-- begin --
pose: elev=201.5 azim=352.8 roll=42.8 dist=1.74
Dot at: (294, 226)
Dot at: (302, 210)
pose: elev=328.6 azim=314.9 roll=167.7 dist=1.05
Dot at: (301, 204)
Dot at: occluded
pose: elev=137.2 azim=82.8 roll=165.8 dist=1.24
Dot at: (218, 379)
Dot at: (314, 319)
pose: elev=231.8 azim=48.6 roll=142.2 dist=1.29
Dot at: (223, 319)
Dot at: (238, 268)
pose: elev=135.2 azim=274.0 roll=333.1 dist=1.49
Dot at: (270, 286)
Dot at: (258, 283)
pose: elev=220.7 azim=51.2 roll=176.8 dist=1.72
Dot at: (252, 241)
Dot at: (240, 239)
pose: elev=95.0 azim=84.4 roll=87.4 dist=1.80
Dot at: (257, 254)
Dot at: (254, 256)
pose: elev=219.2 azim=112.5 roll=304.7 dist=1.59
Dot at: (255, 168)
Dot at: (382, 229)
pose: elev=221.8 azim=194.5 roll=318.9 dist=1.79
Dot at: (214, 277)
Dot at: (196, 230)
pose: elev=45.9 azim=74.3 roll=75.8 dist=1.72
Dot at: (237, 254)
-- end --
Exercise instructions - Copy all of the records above line for line, changing nothing.

Response for this exercise -
pose: elev=201.5 azim=352.8 roll=42.8 dist=1.74
Dot at: (294, 226)
Dot at: (302, 210)
pose: elev=328.6 azim=314.9 roll=167.7 dist=1.05
Dot at: (301, 204)
Dot at: occluded
pose: elev=137.2 azim=82.8 roll=165.8 dist=1.24
Dot at: (218, 379)
Dot at: (314, 319)
pose: elev=231.8 azim=48.6 roll=142.2 dist=1.29
Dot at: (223, 319)
Dot at: (238, 268)
pose: elev=135.2 azim=274.0 roll=333.1 dist=1.49
Dot at: (270, 286)
Dot at: (258, 283)
pose: elev=220.7 azim=51.2 roll=176.8 dist=1.72
Dot at: (252, 241)
Dot at: (240, 239)
pose: elev=95.0 azim=84.4 roll=87.4 dist=1.80
Dot at: (257, 254)
Dot at: (254, 256)
pose: elev=219.2 azim=112.5 roll=304.7 dist=1.59
Dot at: (255, 168)
Dot at: (382, 229)
pose: elev=221.8 azim=194.5 roll=318.9 dist=1.79
Dot at: (214, 277)
Dot at: (196, 230)
pose: elev=45.9 azim=74.3 roll=75.8 dist=1.72
Dot at: (237, 254)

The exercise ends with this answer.